Questa è in realtà la summa più profonda e più pura di tutta l’opera drammatica, esattamente la complessità e la imprevedibilità con cui operano entrambi i fattori: caso e autodeterminazione. Si badi bene, sistema complesso nel senso etimologico proprio del termine, qualcosa di “tessuto insieme”, due agenti che operano misteriosamente insieme, che si influenzano, che si contaminano, che si confondono.
Quante volte ci capita di riflettere e di ragionare con noi stessi: “E se avessi fatto questo invece che quello? E se avessi preso una scelta diversa cosa mi sarebbe capitato? Come sarebbe stata la mia vita adesso? E se invece avessi reagito diversamente? Come sarebbero andate le cose? È colpa mia? Doveva andare così? Fortuna? Sfiga? Bho... oh Cristo!”.
In realtà non esiste una risposta a tutto ciò, e se non esiste una risposta perché porsi allora la relativa domanda? La realtà è questa, l’uomo porta con sé forse ancora pochi misteri irrisolti nell’età della tecnica che tutto può. E questo mistero resta ancora inossidabile.

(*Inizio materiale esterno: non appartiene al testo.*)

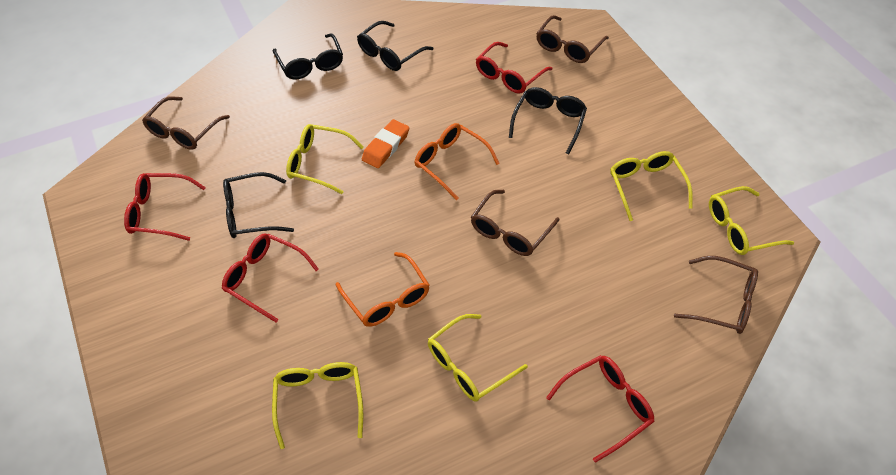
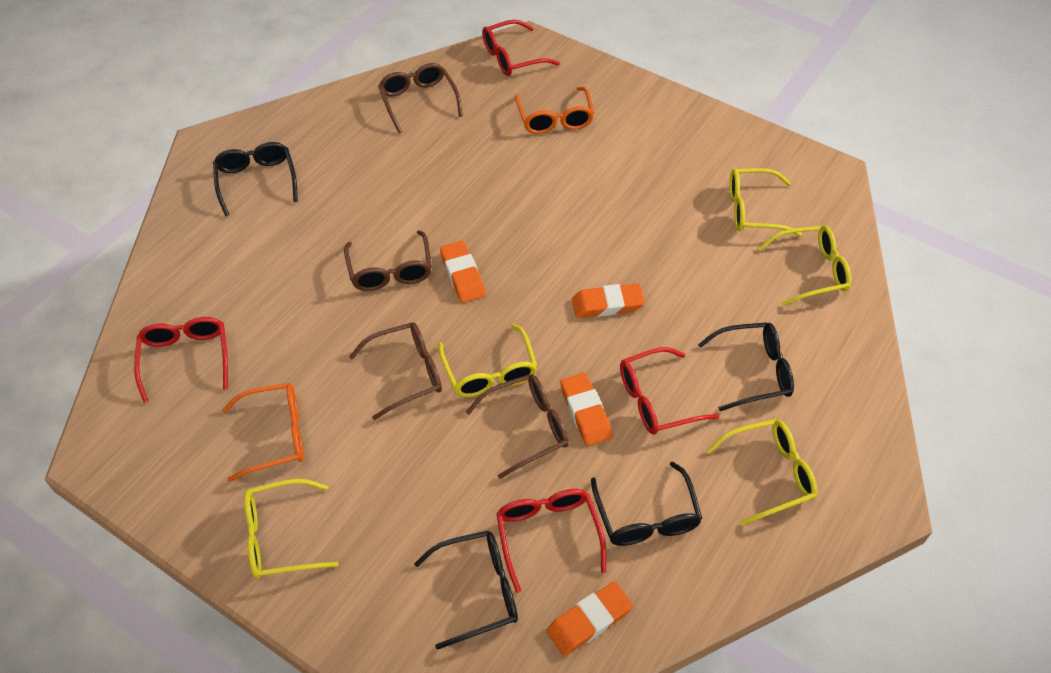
orange eraser: [362,119,409,168] = 1 -> [440,241,486,303] [547,581,633,656] [560,373,613,446] [572,284,645,318] = 4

Impossibile è di sicuro decifrare il DNA di questo complesso equilibrio, ma di sicuro possiamo accettare e comprendere il fatto che siamo perfetti esseri “finiti”. E con essere “finito”, citando un mio vecchio libro di filosofia, non intendo solo un essere che sa di essere mortale e che quindi morirà. Noi siamo “esseri finiti” nel senso che siamo limitati e delimitati. Finiamo dove finisce il nostro corpo, i nostri pensieri, ma oltre a noi c’è dell’altro, e soprattutto ci sono gli altri che a loro volta sono altri esseri finiti. L’uomo ha il dovere di essere consapevole “dell’alterità” che lo circonda. Solo con questa consapevolezza l’uomo può cogliere e vivere più a proprio agio possibile, al massimo delle proprie potenzialità il suo misterioso transito terrestre.